Lipid Arrays. At the conclusion of the analysis, the results are grouped into a comprehensive array containing the m/z values observed as peaks on the vertical and the time points on the horizontal axes. Lipid species that have been identified by CID MS/MS techniques as being present in the sample are assigned their corresponding m/z values. Each m/z and time point combination found to be increasing is scored with a one (1), while those decreasing are assigned a negative one (-1). Statistically stable combinations are scored with a zero (0). These arrays are color coded to enhance readability and in many cases provide a striking display of cellular lipid changes in time after challenge with a biological agonist. An excerpt of a lipid array is shown in Fig. 4.

Fig. 4. An excerpt from a lipid array in the m/z range of 885.6 to 892.5. Data were collected from WEHI-231 cells challenged with 0.13 mM anti-IgM. Analysis using CID MS/MS determined that this area contained phosphatidylinositol lipids with 38 carbons in several double-bond configurations. The array shows these species decreasing over the time course after the stimulation, as indicated by the negative score.
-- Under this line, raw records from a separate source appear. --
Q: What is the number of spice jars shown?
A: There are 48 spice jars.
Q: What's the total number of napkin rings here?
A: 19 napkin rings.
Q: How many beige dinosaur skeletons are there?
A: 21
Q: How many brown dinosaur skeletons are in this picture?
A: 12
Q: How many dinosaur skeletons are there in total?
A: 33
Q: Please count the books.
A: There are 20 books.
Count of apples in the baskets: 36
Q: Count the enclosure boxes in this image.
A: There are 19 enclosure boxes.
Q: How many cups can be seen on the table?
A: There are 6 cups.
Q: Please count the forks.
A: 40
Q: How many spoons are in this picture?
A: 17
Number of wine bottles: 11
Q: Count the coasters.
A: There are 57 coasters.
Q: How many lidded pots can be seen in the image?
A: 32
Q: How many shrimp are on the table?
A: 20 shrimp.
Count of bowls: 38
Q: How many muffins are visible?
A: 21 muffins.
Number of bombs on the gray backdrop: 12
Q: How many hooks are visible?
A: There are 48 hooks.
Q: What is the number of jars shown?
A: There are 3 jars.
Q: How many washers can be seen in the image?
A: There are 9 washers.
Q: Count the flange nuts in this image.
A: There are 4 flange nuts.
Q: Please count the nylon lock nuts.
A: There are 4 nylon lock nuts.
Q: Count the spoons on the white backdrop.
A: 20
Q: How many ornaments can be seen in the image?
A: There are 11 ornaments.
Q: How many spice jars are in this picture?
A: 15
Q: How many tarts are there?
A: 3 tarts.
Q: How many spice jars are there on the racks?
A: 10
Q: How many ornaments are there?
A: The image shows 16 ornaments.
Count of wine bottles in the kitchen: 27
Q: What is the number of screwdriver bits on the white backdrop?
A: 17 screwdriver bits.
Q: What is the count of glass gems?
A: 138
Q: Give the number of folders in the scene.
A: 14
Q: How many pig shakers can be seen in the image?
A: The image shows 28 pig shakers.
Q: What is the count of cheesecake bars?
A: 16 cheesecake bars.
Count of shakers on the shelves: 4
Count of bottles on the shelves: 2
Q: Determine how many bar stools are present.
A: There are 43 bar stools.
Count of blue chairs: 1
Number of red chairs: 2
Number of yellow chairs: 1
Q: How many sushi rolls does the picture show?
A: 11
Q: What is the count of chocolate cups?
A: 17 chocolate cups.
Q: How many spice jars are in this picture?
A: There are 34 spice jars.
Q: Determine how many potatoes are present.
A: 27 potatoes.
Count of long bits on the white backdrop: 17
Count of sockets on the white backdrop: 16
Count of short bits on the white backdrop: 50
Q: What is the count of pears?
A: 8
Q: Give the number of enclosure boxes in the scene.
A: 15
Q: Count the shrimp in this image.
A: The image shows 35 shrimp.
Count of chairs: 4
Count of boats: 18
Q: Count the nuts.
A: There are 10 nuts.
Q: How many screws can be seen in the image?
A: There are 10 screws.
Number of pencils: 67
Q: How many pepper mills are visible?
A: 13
The number of peak/time point combinations examined in the system can create a significant opportunity for false-positives. This is illustrated by considering that if 1000 different peaks are analyzed over 5 time points, 5000 chances for a false-positive are created. If the alpha value is set at 0.05, one would anticipate 250 false indicators on a lipid array of this size occurring by chance alone. This effect can be countered by repeating the entire experiment multiple times and summing the cells from the resulting arrays. Thus, if the experiment is repeated five times, each cell in the summary array will have a score between -5 and 5. Scores occurring toward the extremes (-5 and 5) indicate species that are fluctuating under stimulation with high statistical significance. Since random errors are unlikely to occur in the same position, after several repetitions the result is seen to converge to a stable map of lipid changes.